Start of Block
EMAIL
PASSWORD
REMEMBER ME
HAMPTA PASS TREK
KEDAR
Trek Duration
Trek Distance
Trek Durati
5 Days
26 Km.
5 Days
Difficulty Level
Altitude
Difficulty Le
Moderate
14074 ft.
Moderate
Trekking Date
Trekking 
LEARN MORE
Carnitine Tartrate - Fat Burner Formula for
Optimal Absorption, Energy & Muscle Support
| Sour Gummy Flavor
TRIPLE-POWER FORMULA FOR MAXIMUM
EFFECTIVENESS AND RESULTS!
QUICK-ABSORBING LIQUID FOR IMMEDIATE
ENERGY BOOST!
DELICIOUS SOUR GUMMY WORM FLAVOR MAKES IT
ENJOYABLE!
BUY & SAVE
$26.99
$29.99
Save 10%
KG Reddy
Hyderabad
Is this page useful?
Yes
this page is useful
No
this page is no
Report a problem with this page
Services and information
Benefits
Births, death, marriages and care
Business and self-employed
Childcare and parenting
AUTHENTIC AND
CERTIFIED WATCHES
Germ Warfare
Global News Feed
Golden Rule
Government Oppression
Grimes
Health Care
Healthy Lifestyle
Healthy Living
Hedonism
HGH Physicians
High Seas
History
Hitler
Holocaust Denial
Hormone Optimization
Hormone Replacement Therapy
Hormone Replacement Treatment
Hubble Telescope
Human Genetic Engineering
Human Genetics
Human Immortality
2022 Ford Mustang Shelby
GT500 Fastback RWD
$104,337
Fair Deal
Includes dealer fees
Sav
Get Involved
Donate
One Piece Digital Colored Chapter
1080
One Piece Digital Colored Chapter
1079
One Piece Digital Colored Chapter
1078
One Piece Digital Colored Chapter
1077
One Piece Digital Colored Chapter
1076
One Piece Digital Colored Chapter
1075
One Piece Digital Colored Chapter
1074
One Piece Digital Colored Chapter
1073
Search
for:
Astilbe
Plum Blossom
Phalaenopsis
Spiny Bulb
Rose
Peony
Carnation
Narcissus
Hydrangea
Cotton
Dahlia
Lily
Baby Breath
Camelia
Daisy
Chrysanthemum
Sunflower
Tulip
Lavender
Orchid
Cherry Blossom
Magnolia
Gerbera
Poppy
End of Block
**Exercise aim**
Nothing but the lines from the one with "Plum Blossom" through the last line of the records above should be retyped, and those word for word.

**Completed exercise**
Plum Blossom
Phalaenopsis
Spiny Bulb
Rose
Peony
Carnation
Narcissus
Hydrangea
Cotton
Dahlia
Lily
Baby Breath
Camelia
Daisy
Chrysanthemum
Sunflower
Tulip
Lavender
Orchid
Cherry Blossom
Magnolia
Gerbera
Poppy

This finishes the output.